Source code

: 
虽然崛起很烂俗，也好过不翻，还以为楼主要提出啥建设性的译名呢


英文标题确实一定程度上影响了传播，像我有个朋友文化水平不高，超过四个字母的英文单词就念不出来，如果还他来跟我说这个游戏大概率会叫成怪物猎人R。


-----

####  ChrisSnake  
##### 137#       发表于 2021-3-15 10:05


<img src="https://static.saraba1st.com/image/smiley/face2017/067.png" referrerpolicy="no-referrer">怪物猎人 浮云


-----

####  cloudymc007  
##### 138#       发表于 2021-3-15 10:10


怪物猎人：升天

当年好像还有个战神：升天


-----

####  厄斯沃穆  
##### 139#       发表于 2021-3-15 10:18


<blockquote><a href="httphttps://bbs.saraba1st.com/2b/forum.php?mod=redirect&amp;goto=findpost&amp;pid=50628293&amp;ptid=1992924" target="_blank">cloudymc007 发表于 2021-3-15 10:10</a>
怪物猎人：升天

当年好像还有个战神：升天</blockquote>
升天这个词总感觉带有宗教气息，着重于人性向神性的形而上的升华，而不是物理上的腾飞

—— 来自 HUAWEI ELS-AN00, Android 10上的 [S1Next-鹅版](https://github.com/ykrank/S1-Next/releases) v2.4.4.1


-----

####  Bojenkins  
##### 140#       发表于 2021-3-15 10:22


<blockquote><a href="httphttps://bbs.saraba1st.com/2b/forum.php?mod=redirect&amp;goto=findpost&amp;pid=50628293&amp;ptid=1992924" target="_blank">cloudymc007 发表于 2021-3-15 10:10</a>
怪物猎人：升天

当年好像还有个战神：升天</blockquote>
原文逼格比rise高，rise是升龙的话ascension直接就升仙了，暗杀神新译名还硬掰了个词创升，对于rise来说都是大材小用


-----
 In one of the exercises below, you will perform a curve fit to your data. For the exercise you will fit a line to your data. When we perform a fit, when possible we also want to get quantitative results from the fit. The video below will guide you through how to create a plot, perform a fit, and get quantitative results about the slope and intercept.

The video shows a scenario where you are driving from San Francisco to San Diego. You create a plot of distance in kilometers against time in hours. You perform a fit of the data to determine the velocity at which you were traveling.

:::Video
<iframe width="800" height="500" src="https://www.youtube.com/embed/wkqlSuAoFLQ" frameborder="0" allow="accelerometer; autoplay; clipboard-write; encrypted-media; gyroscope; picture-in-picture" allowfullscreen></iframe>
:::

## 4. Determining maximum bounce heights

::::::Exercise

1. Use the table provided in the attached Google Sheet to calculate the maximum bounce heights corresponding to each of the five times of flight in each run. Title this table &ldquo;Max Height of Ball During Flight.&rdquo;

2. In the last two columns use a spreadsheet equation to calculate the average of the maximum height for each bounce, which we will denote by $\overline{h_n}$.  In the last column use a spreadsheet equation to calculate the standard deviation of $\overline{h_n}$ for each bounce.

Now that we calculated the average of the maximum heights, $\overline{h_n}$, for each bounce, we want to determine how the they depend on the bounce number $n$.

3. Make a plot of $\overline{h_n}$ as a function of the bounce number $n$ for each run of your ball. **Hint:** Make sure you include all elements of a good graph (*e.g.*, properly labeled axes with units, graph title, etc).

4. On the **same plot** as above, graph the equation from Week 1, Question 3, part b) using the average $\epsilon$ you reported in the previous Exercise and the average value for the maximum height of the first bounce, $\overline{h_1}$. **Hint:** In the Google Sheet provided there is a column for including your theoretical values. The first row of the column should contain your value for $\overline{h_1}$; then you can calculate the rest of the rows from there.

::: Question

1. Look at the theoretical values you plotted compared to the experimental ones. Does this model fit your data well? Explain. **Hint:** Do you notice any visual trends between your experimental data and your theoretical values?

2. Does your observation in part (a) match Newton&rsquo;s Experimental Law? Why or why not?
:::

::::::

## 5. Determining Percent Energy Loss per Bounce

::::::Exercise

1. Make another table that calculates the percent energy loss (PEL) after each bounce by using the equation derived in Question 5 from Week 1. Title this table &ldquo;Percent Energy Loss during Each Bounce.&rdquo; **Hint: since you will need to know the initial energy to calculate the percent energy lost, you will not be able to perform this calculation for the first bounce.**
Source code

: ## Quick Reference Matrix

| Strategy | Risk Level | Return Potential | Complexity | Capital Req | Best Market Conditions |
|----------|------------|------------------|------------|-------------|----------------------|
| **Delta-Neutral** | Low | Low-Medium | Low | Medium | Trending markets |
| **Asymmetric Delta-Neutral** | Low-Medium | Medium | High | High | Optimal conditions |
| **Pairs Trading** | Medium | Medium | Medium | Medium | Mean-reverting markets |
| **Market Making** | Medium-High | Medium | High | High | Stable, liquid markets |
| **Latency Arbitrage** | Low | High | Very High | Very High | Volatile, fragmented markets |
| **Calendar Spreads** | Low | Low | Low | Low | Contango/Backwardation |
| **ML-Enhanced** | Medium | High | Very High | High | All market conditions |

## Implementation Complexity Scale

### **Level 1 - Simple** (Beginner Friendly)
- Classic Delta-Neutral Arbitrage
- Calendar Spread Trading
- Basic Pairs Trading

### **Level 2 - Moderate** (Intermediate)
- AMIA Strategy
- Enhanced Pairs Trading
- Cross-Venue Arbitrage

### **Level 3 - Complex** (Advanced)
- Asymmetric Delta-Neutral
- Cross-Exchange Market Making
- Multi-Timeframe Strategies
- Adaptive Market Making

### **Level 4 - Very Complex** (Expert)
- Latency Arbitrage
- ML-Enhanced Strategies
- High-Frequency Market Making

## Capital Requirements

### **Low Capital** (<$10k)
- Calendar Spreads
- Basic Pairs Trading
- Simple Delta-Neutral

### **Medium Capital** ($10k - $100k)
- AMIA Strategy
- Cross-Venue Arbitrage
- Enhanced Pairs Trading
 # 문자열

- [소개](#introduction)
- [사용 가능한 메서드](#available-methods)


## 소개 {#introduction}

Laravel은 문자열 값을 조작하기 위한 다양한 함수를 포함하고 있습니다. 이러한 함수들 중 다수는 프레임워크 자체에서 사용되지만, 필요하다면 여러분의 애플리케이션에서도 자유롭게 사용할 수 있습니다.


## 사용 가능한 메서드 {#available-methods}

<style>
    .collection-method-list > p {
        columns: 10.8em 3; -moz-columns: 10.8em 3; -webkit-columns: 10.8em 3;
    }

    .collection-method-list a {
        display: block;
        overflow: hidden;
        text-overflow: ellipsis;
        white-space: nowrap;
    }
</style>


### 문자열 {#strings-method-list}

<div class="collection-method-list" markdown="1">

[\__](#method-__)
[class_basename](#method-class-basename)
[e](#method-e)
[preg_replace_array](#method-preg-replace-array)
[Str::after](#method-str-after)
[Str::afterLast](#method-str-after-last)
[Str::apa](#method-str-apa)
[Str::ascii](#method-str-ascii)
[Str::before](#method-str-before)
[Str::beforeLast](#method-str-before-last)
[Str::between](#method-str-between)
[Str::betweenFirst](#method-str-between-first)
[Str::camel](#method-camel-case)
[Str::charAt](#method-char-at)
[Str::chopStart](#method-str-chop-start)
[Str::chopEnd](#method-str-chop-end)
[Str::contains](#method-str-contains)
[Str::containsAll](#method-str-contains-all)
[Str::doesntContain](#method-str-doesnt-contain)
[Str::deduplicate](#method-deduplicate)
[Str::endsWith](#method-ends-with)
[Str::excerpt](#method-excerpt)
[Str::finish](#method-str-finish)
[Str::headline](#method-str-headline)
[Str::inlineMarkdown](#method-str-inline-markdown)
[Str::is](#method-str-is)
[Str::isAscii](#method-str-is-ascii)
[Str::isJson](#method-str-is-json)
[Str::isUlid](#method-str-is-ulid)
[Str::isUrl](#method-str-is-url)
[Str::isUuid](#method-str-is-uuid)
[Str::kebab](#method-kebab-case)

********

• **TASK OBJECTIVE**: Return the material in full. Each line must match.

• **THE ANSWER**:
Source code

: 
虽然崛起很烂俗，也好过不翻，还以为楼主要提出啥建设性的译名呢


英文标题确实一定程度上影响了传播，像我有个朋友文化水平不高，超过四个字母的英文单词就念不出来，如果还他来跟我说这个游戏大概率会叫成怪物猎人R。


-----

####  ChrisSnake  
##### 137#       发表于 2021-3-15 10:05


<img src="https://static.saraba1st.com/image/smiley/face2017/067.png" referrerpolicy="no-referrer">怪物猎人 浮云


-----

####  cloudymc007  
##### 138#       发表于 2021-3-15 10:10


怪物猎人：升天

当年好像还有个战神：升天


-----

####  厄斯沃穆  
##### 139#       发表于 2021-3-15 10:18


<blockquote><a href="httphttps://bbs.saraba1st.com/2b/forum.php?mod=redirect&amp;goto=findpost&amp;pid=50628293&amp;ptid=1992924" target="_blank">cloudymc007 发表于 2021-3-15 10:10</a>
怪物猎人：升天

当年好像还有个战神：升天</blockquote>
升天这个词总感觉带有宗教气息，着重于人性向神性的形而上的升华，而不是物理上的腾飞

—— 来自 HUAWEI ELS-AN00, Android 10上的 [S1Next-鹅版](https://github.com/ykrank/S1-Next/releases) v2.4.4.1


-----

####  Bojenkins  
##### 140#       发表于 2021-3-15 10:22


<blockquote><a href="httphttps://bbs.saraba1st.com/2b/forum.php?mod=redirect&amp;goto=findpost&amp;pid=50628293&amp;ptid=1992924" target="_blank">cloudymc007 发表于 2021-3-15 10:10</a>
怪物猎人：升天

当年好像还有个战神：升天</blockquote>
原文逼格比rise高，rise是升龙的话ascension直接就升仙了，暗杀神新译名还硬掰了个词创升，对于rise来说都是大材小用


-----
 In one of the exercises below, you will perform a curve fit to your data. For the exercise you will fit a line to your data. When we perform a fit, when possible we also want to get quantitative results from the fit. The video below will guide you through how to create a plot, perform a fit, and get quantitative results about the slope and intercept.

The video shows a scenario where you are driving from San Francisco to San Diego. You create a plot of distance in kilometers against time in hours. You perform a fit of the data to determine the velocity at which you were traveling.

:::Video
<iframe width="800" height="500" src="https://www.youtube.com/embed/wkqlSuAoFLQ" frameborder="0" allow="accelerometer; autoplay; clipboard-write; encrypted-media; gyroscope; picture-in-picture" allowfullscreen></iframe>
:::

## 4. Determining maximum bounce heights

::::::Exercise

1. Use the table provided in the attached Google Sheet to calculate the maximum bounce heights corresponding to each of the five times of flight in each run. Title this table &ldquo;Max Height of Ball During Flight.&rdquo;

2. In the last two columns use a spreadsheet equation to calculate the average of the maximum height for each bounce, which we will denote by $\overline{h_n}$.  In the last column use a spreadsheet equation to calculate the standard deviation of $\overline{h_n}$ for each bounce.

Now that we calculated the average of the maximum heights, $\overline{h_n}$, for each bounce, we want to determine how the they depend on the bounce number $n$.

3. Make a plot of $\overline{h_n}$ as a function of the bounce number $n$ for each run of your ball. **Hint:** Make sure you include all elements of a good graph (*e.g.*, properly labeled axes with units, graph title, etc).

4. On the **same plot** as above, graph the equation from Week 1, Question 3, part b) using the average $\epsilon$ you reported in the previous Exercise and the average value for the maximum height of the first bounce, $\overline{h_1}$. **Hint:** In the Google Sheet provided there is a column for including your theoretical values. The first row of the column should contain your value for $\overline{h_1}$; then you can calculate the rest of the rows from there.

::: Question

1. Look at the theoretical values you plotted compared to the experimental ones. Does this model fit your data well? Explain. **Hint:** Do you notice any visual trends between your experimental data and your theoretical values?

2. Does your observation in part (a) match Newton&rsquo;s Experimental Law? Why or why not?
:::

::::::

## 5. Determining Percent Energy Loss per Bounce

::::::Exercise

1. Make another table that calculates the percent energy loss (PEL) after each bounce by using the equation derived in Question 5 from Week 1. Title this table &ldquo;Percent Energy Loss during Each Bounce.&rdquo; **Hint: since you will need to know the initial energy to calculate the percent energy lost, you will not be able to perform this calculation for the first bounce.**
Source code

: ## Quick Reference Matrix

| Strategy | Risk Level | Return Potential | Complexity | Capital Req | Best Market Conditions |
|----------|------------|------------------|------------|-------------|----------------------|
| **Delta-Neutral** | Low | Low-Medium | Low | Medium | Trending markets |
| **Asymmetric Delta-Neutral** | Low-Medium | Medium | High | High | Optimal conditions |
| **Pairs Trading** | Medium | Medium | Medium | Medium | Mean-reverting markets |
| **Market Making** | Medium-High | Medium | High | High | Stable, liquid markets |
| **Latency Arbitrage** | Low | High | Very High | Very High | Volatile, fragmented markets |
| **Calendar Spreads** | Low | Low | Low | Low | Contango/Backwardation |
| **ML-Enhanced** | Medium | High | Very High | High | All market conditions |

## Implementation Complexity Scale

### **Level 1 - Simple** (Beginner Friendly)
- Classic Delta-Neutral Arbitrage
- Calendar Spread Trading
- Basic Pairs Trading

### **Level 2 - Moderate** (Intermediate)
- AMIA Strategy
- Enhanced Pairs Trading
- Cross-Venue Arbitrage

### **Level 3 - Complex** (Advanced)
- Asymmetric Delta-Neutral
- Cross-Exchange Market Making
- Multi-Timeframe Strategies
- Adaptive Market Making

### **Level 4 - Very Complex** (Expert)
- Latency Arbitrage
- ML-Enhanced Strategies
- High-Frequency Market Making

## Capital Requirements

### **Low Capital** (<$10k)
- Calendar Spreads
- Basic Pairs Trading
- Simple Delta-Neutral

### **Medium Capital** ($10k - $100k)
- AMIA Strategy
- Cross-Venue Arbitrage
- Enhanced Pairs Trading
 # 문자열

- [소개](#introduction)
- [사용 가능한 메서드](#available-methods)


## 소개 {#introduction}

Laravel은 문자열 값을 조작하기 위한 다양한 함수를 포함하고 있습니다. 이러한 함수들 중 다수는 프레임워크 자체에서 사용되지만, 필요하다면 여러분의 애플리케이션에서도 자유롭게 사용할 수 있습니다.


## 사용 가능한 메서드 {#available-methods}

<style>
    .collection-method-list > p {
        columns: 10.8em 3; -moz-columns: 10.8em 3; -webkit-columns: 10.8em 3;
    }

    .collection-method-list a {
        display: block;
        overflow: hidden;
        text-overflow: ellipsis;
        white-space: nowrap;
    }
</style>


### 문자열 {#strings-method-list}

<div class="collection-method-list" markdown="1">

[\__](#method-__)
[class_basename](#method-class-basename)
[e](#method-e)
[preg_replace_array](#method-preg-replace-array)
[Str::after](#method-str-after)
[Str::afterLast](#method-str-after-last)
[Str::apa](#method-str-apa)
[Str::ascii](#method-str-ascii)
[Str::before](#method-str-before)
[Str::beforeLast](#method-str-before-last)
[Str::between](#method-str-between)
[Str::betweenFirst](#method-str-between-first)
[Str::camel](#method-camel-case)
[Str::charAt](#method-char-at)
[Str::chopStart](#method-str-chop-start)
[Str::chopEnd](#method-str-chop-end)
[Str::contains](#method-str-contains)
[Str::containsAll](#method-str-contains-all)
[Str::doesntContain](#method-str-doesnt-contain)
[Str::deduplicate](#method-deduplicate)
[Str::endsWith](#method-ends-with)
[Str::excerpt](#method-excerpt)
[Str::finish](#method-str-finish)
[Str::headline](#method-str-headline)
[Str::inlineMarkdown](#method-str-inline-markdown)
[Str::is](#method-str-is)
[Str::isAscii](#method-str-is-ascii)
[Str::isJson](#method-str-is-json)
[Str::isUlid](#method-str-is-ulid)
[Str::isUrl](#method-str-is-url)
[Str::isUuid](#method-str-is-uuid)
[Str::kebab](#method-kebab-case)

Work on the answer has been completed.